--- Problem requirements ---
Write out the stretch of the dog-attack article from "A MOTHER whose" through "a Japanese Akita.", word for word.

A MOTHER whose daughter was killed by a rottweiler has called for Scotland’s laws on the control of dangerous dogs to be tightened still further after a schoolboy sustained serious facial injuries in an attack by a Japanese Akita.
The 11-year-old boy, who has not been named, was taken by ambulance for treatment to the Royal Aberdeen Children’s Hospital after being badly mauled by the powerful dog at a house in Inverurie on Thursday. The dog was later put down.
There have been at least three similar attacks on children by Japanese Akitas in Scotland and England over the past two years.
The boy is understood to have been at a friend’s home when the attack took place in the Aberdeenshire town’s Westburn Drive.
Veronica Lynch, from Dundee, lost her 11-year-old daughter Kellie in 1989 when she was savaged to death by two rottweilers while holidaying in Argyll. She played a leading role in the campaign which led to the introduction of the Dangerous Dogs Act in 1991 and the banning of four specific breeds – the Pit Bull Terrier, Japanese Tosa, Dogo Argentino and Fila Braziliero.
But Mrs Lynch said last night that, at the very least, all powerful dogs should now be muzzled to protect children from the threat of attack.
She said: “When our daughter Kellie died in 1989 I campaigned vigorously to have the laws changed to try to protect children. At the time, they included dogs like the Japanese Tosa on the banned list, but they ignored so many other big and powerful breeds which are capable of doing a tremendous amount of damage, including rottweillers.
“The attacks just go on and on and the majority of the victims are children. The current law is laughable.”
Mrs Lynch claimed that the reforms introduced in Scotland a year ago under the Control of Dogs Act – targeting the deed not the breed and giving councils new powers to crack down on dangerous dogs and their owners – did not go far enough.
She said: “These are measures which can be taken after a dog has been found to be dangerous or dangerously out of control. There is absolutely nothing in place to prevent attacks in the first place. The only thing that is going to prevent that happening is to have all dogs muzzled – at least in public places.”

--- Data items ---
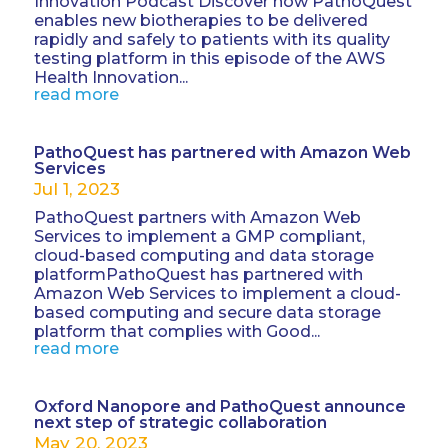
Innovation Podcast Discover how PathoQuest
enables new biotherapies to be delivered
rapidly and safely to patients with its quality
testing platform in this episode of the AWS
Health Innovation...
read more
PathoQuest has partnered with Amazon Web
Services
Jul 1, 2023
PathoQuest partners with Amazon Web
Services to implement a GMP compliant,
cloud-based computing and data storage
platformPathoQuest has partnered with
Amazon Web Services to implement a cloud-
based computing and secure data storage
platform that complies with Good...
read more
Oxford Nanopore and PathoQuest announce
next step of strategic collaboration
May 20, 2023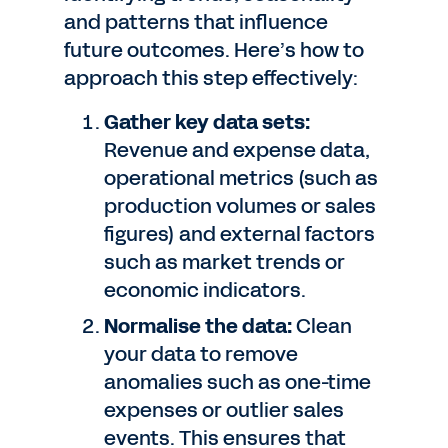
and patterns that influence
future outcomes. Here’s how to
approach this step effectively:
Gather key data sets:
Revenue and expense data,
operational metrics (such as
production volumes or sales
figures) and external factors
such as market trends or
economic indicators.
Normalise the data:
Clean
your data to remove
anomalies such as one-time
expenses or outlier sales
events. This ensures that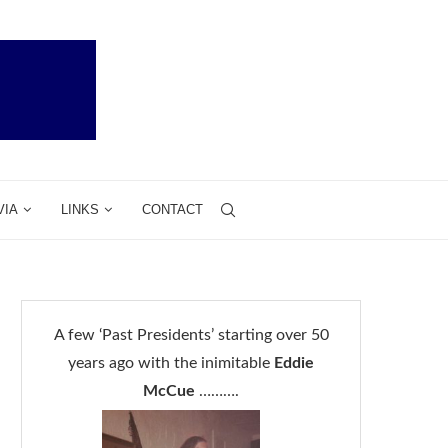
VIA
LINKS
CONTACT
A few ‘Past Presidents’ starting over 50
years ago with the inimitable
Eddie
McCue
……….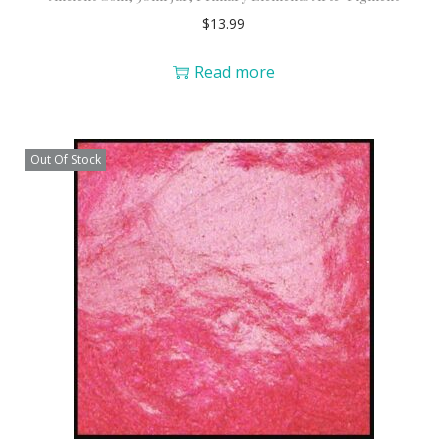
$
13.99
Read more
Out Of Stock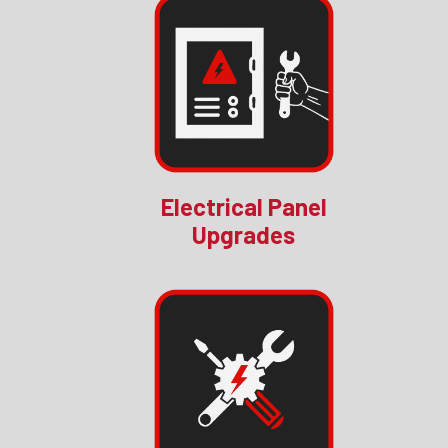
Electrical Panel
Upgrades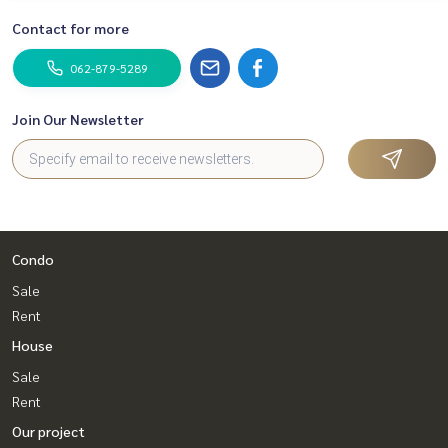
Tiktok : homerealestateservices
Contact for more
Youtube : HOME Real Estate Services
062-879-5289
#HOMEREALESTATESERVICES
#Accepting consignment sales #House deposit accepted
#Accepting condo sales #Accepting consignment of land f
Join Our Newsletter
or sale
#Real estate agent #Professional broker
Condo
Sale
Rent
House
Sale
Rent
Our project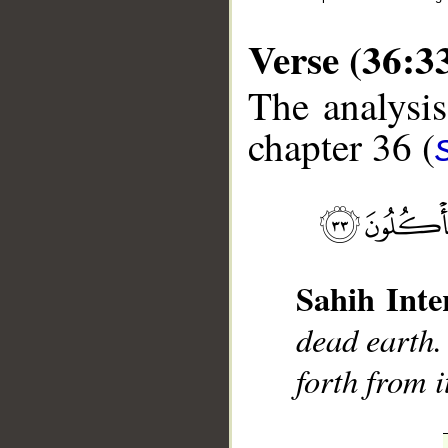
Verse (36:3
The analysis
chapter 36 (
__
Sahih Inte
dead earth.
forth from i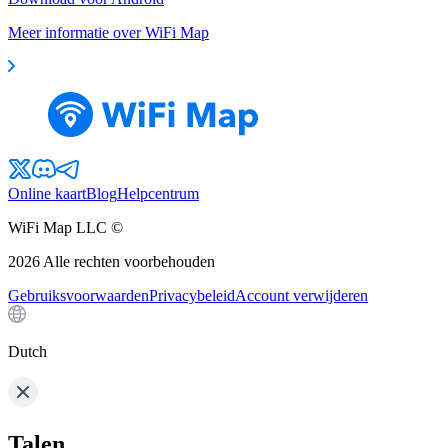
Meer informatie over WiFi Map
Online kaart
Blog
Helpcentrum
WiFi Map LLC ©
2026
Alle rechten voorbehouden
Gebruiksvoorwaarden
Privacybeleid
Account verwijderen
Dutch
Talen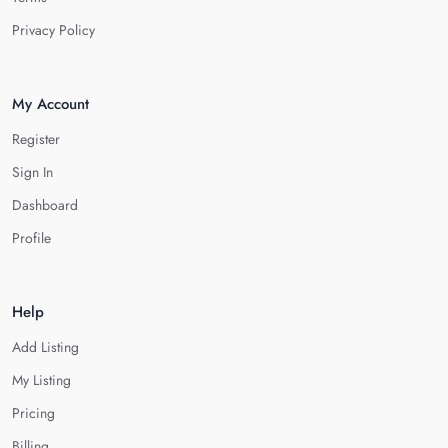
Privacy Policy
My Account
Register
Sign In
Dashboard
Profile
Help
Add Listing
My Listing
Pricing
Billing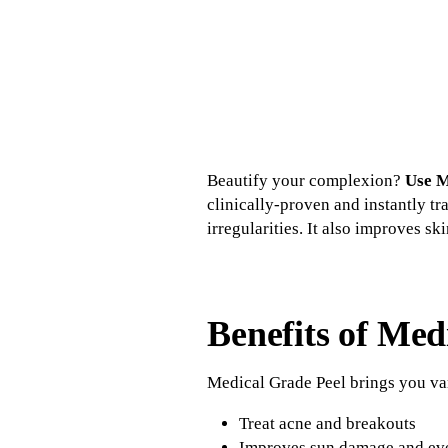
Beautify your complexion?
Use M
clinically-proven and instantly t
irregularities. It also improves sk
Benefits of Med
Medical Grade Peel brings you var
Treat acne and breakouts
Improves sun damage and eve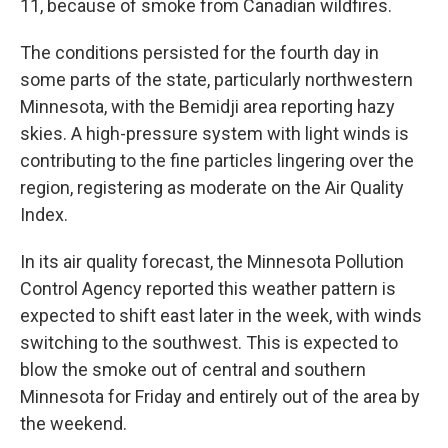
11, because of smoke from Canadian wildfires.
The conditions persisted for the fourth day in
some parts of the state, particularly northwestern
Minnesota, with the Bemidji area reporting hazy
skies. A high-pressure system with light winds is
contributing to the fine particles lingering over the
region, registering as moderate on the Air Quality
Index.
In its air quality forecast, the Minnesota Pollution
Control Agency reported this weather pattern is
expected to shift east later in the week, with winds
switching to the southwest. This is expected to
blow the smoke out of central and southern
Minnesota for Friday and entirely out of the area by
the weekend.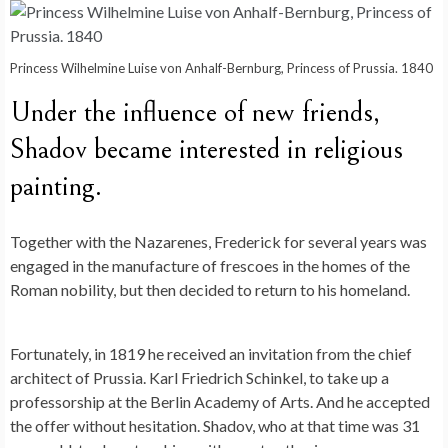
Princess Wilhelmine Luise von Anhalf-Bernburg, Princess of Prussia. 1840
Under the influence of new friends,
Shadov became interested in religious
painting.
Together with the Nazarenes, Frederick for several years was
engaged in the manufacture of frescoes in the homes of the
Roman nobility, but then decided to return to his homeland.
Fortunately, in 1819 he received an invitation from the chief
architect of Prussia. Karl Friedrich Schinkel, to take up a
professorship at the Berlin Academy of Arts. And he accepted
the offer without hesitation. Shadov, who at that time was 31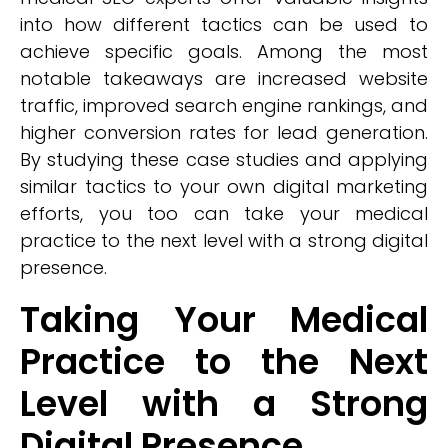
into how different tactics can be used to
achieve specific goals. Among the most
notable takeaways are increased website
traffic, improved search engine rankings, and
higher conversion rates for lead generation.
By studying these case studies and applying
similar tactics to your own digital marketing
efforts, you too can take your medical
practice to the next level with a strong digital
presence.
Taking Your Medical
Practice to the Next
Level with a Strong
Digital Presence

--- Exercise result ---
A MOTHER whose daughter was killed by a rottweiler has called for Scotland’s laws on the control of dangerous dogs to be tightened still further after a schoolboy sustained serious facial injuries in an attack by a Japanese Akita.